The ability to group users together into related roles simplifies the process of administration. If my administrator wanted to grant a specific permission to all the members of the development team at the office where I work, he could either assign those permissions to each one of the 12 user accounts individually, or he could add us all to a “Developers” role, and grant that one permission to the role. It’s a simple and logical way to work, and you will almost always have to consider which roles a user is a member of when you develop an application.
One of the most important roles you will come across is that of the Administrator. An Administrator can pretty much do anything to an application or a system. For this reason, you can rejoice in the ability to log in as an Administrator to fix a problem that can only be fixed with a specific set of permissions. However, you need to be very aware of permissions when you develop applications because it’s potentially dangerous from a security perspective. Code running with full privileges can modify a system to the point where the system is completely destroyed — you don’t want to end up deleting the entire contents of your Windows directory, or formatting your hard drive accidentally.
The best practice to adopt is that of lowest-privilege; start with a low-privilege user account and add only those permissions that are required by the application. The default settings in ASP.NET mean that the code that runs ASP.NET web applications will have a limited set of privileges by default, and IIS6 (the web server provided with Windows Server 2003) is locked down tight when you first install it, so you have to actually enable ASP.NET when you install it just to run ASP.NET web applications. That doesn’t mean that you can sit back and keep running as an administrator the whole time — try logging in as a user who is only a member of Power Users, or, better still, the Users group, and test your code regularly. Never assume that an application is working without having tested it as a completely different user.
Introducing Roles in Wrox United
In the full Wrox United application, you’ll recall that roles have been configured to enable different levels of access to the site. Each user account that is defined has a different level of access, whether it’s as a site administrator or a fan club member. Time to recap a little on what you achieved in Chapter 4 — if you open up the Wrox United application source in VWD and select Website ASP.NET Configuration, you’ll see the list of current users, the list of roles, and you can explore each user account to see their roles. Figure 11-3 shows the list of roles defined in the preconfigured Wrox United application.
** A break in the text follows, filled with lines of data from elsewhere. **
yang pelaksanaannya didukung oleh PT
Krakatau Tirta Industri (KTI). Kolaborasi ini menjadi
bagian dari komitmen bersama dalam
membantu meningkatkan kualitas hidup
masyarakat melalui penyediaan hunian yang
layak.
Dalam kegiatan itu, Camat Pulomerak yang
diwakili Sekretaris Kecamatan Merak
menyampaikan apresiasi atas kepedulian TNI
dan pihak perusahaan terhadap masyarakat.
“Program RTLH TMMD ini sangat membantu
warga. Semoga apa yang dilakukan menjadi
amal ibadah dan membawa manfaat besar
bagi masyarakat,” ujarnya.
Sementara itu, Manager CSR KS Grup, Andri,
These screenshots were taken from the user configuration stored in the Chapter11 version of the site, though the configuration is the same in the full version of the site.
So, that’s a total of five different roles. If you look at the users defined in the application, you’ll find that there are seven different users: ChrisH, ChrisU, Dan, Dave, Jim, John, and Lou. Now, because users can be members of more than one role, and roles can have more than one member, that’s quite a few possible combinations. Clicking the Manage link shown next to each role in Figure 11-3 displays all members of a role. Figure 11-4 displays the list of FanClubMembers.